Bladder cancer is associated with risk factors that are common in Veteran and active-duty Service Member populations, including exposure to tobacco, Rainbow Herbicides (e.g., Agent Orange), industrial solvents, and radiation. Most patients suffering from metastatic bladder cancer do not survive despite surgery, radiation, chemo, targeted or immunotherapy. Our proposed research aims to use the principles of convergent science to identify and then target genes that are essential for the survival of cancer cells at metastatic site. In most cases, current treatment for metastatic bladder cancer is a “one size fits all” without consideration of molecular analysis of the tumor. Our approach will eventually lead to treatments specifically directed at the metastatic tumor, by targeting the “metastasis essentiality genes (MEGs)” that are uniquely present in each tumor. This approach may improve the survival of active military personnel, their family members and Veterans with metastatic bladder cancer. 

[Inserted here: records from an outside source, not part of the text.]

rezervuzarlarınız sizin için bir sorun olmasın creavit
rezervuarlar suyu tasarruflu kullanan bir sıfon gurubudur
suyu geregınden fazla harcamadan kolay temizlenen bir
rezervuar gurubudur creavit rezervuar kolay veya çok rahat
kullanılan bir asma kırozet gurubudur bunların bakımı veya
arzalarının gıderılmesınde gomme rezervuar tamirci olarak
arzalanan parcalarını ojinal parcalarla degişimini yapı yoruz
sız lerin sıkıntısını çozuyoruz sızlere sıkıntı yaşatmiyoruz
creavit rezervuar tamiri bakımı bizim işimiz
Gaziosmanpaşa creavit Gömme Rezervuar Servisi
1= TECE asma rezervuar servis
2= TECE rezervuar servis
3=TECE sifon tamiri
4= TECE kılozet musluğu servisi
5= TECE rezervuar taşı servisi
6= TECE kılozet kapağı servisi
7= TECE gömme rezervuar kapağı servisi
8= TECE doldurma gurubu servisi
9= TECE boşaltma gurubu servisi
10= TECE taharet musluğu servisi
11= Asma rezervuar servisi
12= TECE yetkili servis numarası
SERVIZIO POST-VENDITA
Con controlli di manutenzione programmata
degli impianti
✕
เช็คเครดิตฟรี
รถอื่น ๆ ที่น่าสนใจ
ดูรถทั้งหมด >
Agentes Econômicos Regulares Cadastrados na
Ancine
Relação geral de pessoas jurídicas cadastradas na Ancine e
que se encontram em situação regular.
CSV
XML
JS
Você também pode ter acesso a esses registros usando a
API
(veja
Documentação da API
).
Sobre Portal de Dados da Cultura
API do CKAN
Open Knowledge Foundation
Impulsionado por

Sarcomas affect younger populations and account for >20% of pediatric solid malignancies and 8% of adolescent and young adult (AYA) cancers; this particularly affects military readiness as recruits and younger service members with children often belong to AYA groups. Our proposed research aims to improve diagnostics and prognostics that are predictive of resistance and metastasis in the current clinical framework with high-resolution personalized sarcoma molecular profiling, thus enabling the development and testing of novel therapeutic interventions. We will integrate molecular profiles from primary and metastatic tissues with comprehensive longitudinal liquid biopsy profiling of osteosarcoma and Ewing sarcoma patients. We hypothesize that there are analytes detectable in the tissue and liquid biopsies of sarcoma patients that can inform patient care and improve outcomes. Our approach will eventually lead to new tools to diagnose, monitor, and treat sarcoma by identifying molecular profiles, ultimately improving patient care and survival of active military personnel, their family members, and Veterans with sarcoma. 

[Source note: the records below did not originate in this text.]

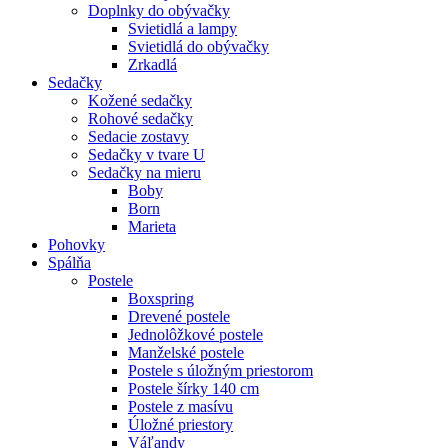
Doplnky do obývačky
Svietidlá a lampy
Svietidlá do obývačky
Zrkadlá
Sedačky
Kožené sedačky
Rohové sedačky
Sedacie zostavy
Sedačky v tvare U
Sedačky na mieru
Boby
Born
Marieta
Pohovky
Spálňa
Postele
Boxspring
Drevené postele
Jednolôžkové postele
Manželské postele
Postele s úložným priestorom
Postele šírky 140 cm
Postele z masívu
Úložné priestory
Váľandy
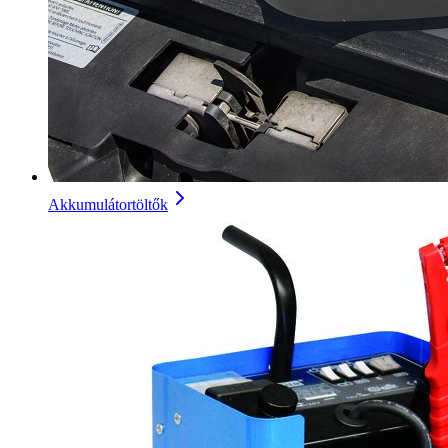
Akkumulátortöltők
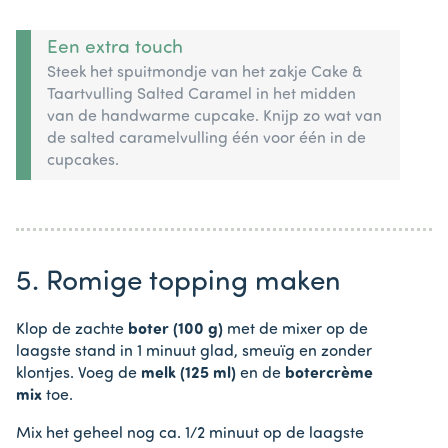
Een extra touch
Steek het spuitmondje van het zakje Cake &
Taartvulling Salted Caramel in het midden
van de handwarme cupcake. Knijp zo wat van
de salted caramelvulling één voor één in de
cupcakes.
5. Romige topping maken
Klop de zachte
boter (100 g)
met de mixer op de
laagste stand in 1 minuut glad, smeuïg en zonder
klontjes. Voeg de
melk (125 ml)
en de
botercrème
mix
toe.
Mix het geheel nog ca. 1/2 minuut op de laagste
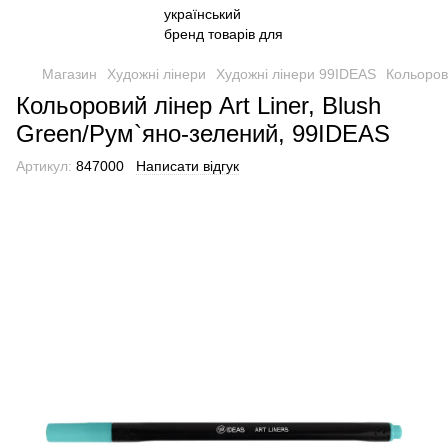
Магазин
Художні лінери
Художні лінери 99IDEAS
Кольоров
Кольоровий лінер Art Liner, Blush
Green/Рум`яно-зелений, 99IDEAS
Артикул:
847000
Написати відгук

Metastatic cancer treatments typically do not result in durable response and despite service members receiving high-quality cancer care, when the disease becomes metastatic, military health is severely impacted. Extrinsic determinants of cellular fitness that converge on a limited number of core pathways, suggesting that these processes are at least partially predictable and shared across cancers. We hypothesize that specific genomic drivers dictate metastatic proclivity and immune evasion, and thus will inform patient stratification for risk-assessment and therapy. Here we will evaluate these hypotheses by harnessing our custom database of uniformly analyzed genome/exome and transcriptome sequencing data from thousands of primary and metastatic cancers to define the molecular correlates of immune evasion, metastasis and treatment response. Our approach will distill the heterogeneity of metastatic disease to uncover shared molecular and microenvironmental features, thus nominating therapeutic vulnerabilities and approaches to patient stratification.